■ **PROBLEMS TO SOLVE**
1: List the structural elements that the "Technological Sustainability" section of the Yamuna Apartments text says the architects used.
2: Write the next part of the Yamuna Apartments text, picking up after its final sentence.

======== SELECTED EXTRACT

The structural components are fabricated in reinforced cement concrete, and cast in situ. Being labour-intensive, the in situ construction resulted in an increased involvement of local workforce in the construction process.

3.1.6. Technological Sustainability

Being a low-rise medium-density housing scheme, the Yamuna Apartments did not require considerable technological advancements for its construction. Nonetheless, wherever necessary, the architects have adopted the latest technologies of the time. Waffle slab has been employed to span the community club to furnish a column-free space. Besides, the housing scheme makes aggressive use of cantilevered balconies and staircases. This bold expression of structure, however, lends significant Brutalist overtones to the housing scheme, thus subduing its regional qualities.

3.1.7. Cultural Appropriateness

The design of Yamuna Apartments benefited from the fact that the architects knew beforehand the group of residents for whom they were designing for. The residents comprised a close-knit group of civil servants of South Indian origin who shared similar living requirements. Keeping this in mind, the architects have designed an integrated community settlement that takes its inspiration from traditional residential quarters of Indian cities. The housing blocks are compactly clustered around narrow pedestrian streets with the semi-private areas of housing units overlooking these streets. As the concept of privacy in Indian neighbourhoods is not as strong as it is in the West, each unit has been designed to open towards the pedestrian spine. This has resulted in creation of a convivial public space between the housing blocks for the residents to interact with and the children to play, undisturbed by the vehicular traffic.

================
======== INFORMATION PROVIDED

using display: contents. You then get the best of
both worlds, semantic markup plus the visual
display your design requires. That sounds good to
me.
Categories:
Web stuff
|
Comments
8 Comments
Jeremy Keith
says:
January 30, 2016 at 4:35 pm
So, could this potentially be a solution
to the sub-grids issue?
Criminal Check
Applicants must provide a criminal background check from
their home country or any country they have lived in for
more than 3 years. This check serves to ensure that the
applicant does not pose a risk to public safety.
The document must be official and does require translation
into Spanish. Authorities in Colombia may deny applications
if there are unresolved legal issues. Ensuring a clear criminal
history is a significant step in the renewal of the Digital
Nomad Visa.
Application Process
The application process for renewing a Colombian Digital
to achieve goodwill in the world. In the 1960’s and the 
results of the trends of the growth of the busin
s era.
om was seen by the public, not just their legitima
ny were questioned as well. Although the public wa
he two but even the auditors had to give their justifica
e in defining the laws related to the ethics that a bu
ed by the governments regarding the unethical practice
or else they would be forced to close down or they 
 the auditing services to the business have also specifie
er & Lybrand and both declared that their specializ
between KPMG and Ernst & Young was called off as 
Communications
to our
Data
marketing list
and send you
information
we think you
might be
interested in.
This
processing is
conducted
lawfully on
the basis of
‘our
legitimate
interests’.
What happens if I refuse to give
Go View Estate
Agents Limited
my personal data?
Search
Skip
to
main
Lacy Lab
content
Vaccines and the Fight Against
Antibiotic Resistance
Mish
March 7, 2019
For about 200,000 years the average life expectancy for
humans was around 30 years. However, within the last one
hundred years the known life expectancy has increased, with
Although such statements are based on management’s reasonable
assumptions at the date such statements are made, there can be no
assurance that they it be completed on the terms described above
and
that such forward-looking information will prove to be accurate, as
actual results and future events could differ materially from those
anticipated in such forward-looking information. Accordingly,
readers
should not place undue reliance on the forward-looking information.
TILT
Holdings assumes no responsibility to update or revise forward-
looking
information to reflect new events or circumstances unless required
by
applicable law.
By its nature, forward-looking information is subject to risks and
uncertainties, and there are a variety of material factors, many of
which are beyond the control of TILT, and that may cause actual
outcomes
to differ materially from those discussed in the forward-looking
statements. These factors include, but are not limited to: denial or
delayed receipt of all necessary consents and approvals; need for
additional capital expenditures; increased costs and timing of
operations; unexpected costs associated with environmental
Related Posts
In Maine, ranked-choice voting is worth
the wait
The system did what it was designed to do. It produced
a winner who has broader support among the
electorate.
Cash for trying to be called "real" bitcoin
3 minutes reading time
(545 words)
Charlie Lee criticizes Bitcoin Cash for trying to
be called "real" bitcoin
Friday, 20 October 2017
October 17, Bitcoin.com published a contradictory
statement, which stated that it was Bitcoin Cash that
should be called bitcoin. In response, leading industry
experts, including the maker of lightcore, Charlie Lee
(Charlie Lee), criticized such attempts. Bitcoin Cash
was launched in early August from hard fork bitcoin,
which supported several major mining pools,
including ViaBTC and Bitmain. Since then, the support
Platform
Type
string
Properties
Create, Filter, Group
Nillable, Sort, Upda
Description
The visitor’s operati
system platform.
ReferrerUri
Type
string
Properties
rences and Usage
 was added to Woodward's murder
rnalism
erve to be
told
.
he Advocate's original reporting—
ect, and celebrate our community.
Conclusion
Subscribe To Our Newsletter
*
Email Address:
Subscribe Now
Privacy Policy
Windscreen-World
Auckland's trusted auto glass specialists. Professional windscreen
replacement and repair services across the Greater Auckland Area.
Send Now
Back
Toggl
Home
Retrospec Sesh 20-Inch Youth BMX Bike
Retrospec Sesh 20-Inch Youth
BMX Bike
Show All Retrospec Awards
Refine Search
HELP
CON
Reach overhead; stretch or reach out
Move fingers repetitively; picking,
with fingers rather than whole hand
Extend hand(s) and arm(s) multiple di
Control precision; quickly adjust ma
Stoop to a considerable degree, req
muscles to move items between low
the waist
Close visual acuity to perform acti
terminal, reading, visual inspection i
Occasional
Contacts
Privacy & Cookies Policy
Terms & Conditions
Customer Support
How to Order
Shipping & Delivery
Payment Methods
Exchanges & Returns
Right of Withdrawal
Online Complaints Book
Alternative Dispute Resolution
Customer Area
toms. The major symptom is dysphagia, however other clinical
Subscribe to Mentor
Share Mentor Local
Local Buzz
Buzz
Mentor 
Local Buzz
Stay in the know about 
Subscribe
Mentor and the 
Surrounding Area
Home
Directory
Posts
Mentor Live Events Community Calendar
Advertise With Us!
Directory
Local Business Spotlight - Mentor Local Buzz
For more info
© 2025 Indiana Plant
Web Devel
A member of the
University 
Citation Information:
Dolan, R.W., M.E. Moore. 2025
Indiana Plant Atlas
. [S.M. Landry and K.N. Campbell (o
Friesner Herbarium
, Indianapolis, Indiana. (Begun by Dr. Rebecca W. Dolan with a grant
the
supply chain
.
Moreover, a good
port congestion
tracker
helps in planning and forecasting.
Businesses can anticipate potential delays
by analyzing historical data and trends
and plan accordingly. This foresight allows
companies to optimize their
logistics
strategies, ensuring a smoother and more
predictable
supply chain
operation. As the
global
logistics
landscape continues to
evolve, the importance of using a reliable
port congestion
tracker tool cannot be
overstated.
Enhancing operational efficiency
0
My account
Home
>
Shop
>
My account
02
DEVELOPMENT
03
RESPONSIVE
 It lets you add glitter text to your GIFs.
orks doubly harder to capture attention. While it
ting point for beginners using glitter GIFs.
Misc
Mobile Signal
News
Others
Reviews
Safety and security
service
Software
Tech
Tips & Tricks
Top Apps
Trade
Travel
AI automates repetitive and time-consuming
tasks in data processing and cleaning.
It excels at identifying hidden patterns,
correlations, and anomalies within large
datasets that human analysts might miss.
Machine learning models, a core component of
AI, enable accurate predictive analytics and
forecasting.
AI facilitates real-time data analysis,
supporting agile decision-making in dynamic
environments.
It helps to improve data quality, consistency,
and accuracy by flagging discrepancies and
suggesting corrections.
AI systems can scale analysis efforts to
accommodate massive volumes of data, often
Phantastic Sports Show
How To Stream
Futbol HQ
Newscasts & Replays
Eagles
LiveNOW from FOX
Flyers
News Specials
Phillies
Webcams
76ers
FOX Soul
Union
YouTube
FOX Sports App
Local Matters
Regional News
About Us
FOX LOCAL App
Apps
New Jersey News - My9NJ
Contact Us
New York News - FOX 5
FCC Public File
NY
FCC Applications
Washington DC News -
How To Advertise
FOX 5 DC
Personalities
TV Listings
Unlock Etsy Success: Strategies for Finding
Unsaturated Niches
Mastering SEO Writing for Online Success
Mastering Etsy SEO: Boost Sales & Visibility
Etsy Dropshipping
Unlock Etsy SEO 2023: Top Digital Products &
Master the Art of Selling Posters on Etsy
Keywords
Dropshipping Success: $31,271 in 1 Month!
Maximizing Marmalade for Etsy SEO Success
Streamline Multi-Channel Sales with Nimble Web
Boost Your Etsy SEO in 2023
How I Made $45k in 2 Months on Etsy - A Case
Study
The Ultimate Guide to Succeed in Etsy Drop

================

■ **RESPONSES FOR EACH TASK**
1:
- Waffle slab (spanning the community club)
- Cantilevered balconies
- Cantilevered staircases

2:
The access staircase to each housing unit forms an extension of the street [21] (p. 153). The entrance to each house is through balconies that help in transitioning from the shared public space to the private areas of each unit. The internal layouts of units adhere to the traditional relationship between different rooms [22]. Each house is divided into a semi-private zone consisting of a living room, kitchen and dining room, and a private zone consisting of bedrooms and terraces (Figure 6). As all the residents share an orthodox Hindu lifestyle, due care has been taken in preserving the sanctity of the kitchen—considered a holy place—by keeping it away from the toilets. The semi-open terraces to the rear side are accessible from the bedrooms to facilitate the practice of outdoor sleeping during hot summer nights.

3.2. Central Institute of Educational Technology (1988)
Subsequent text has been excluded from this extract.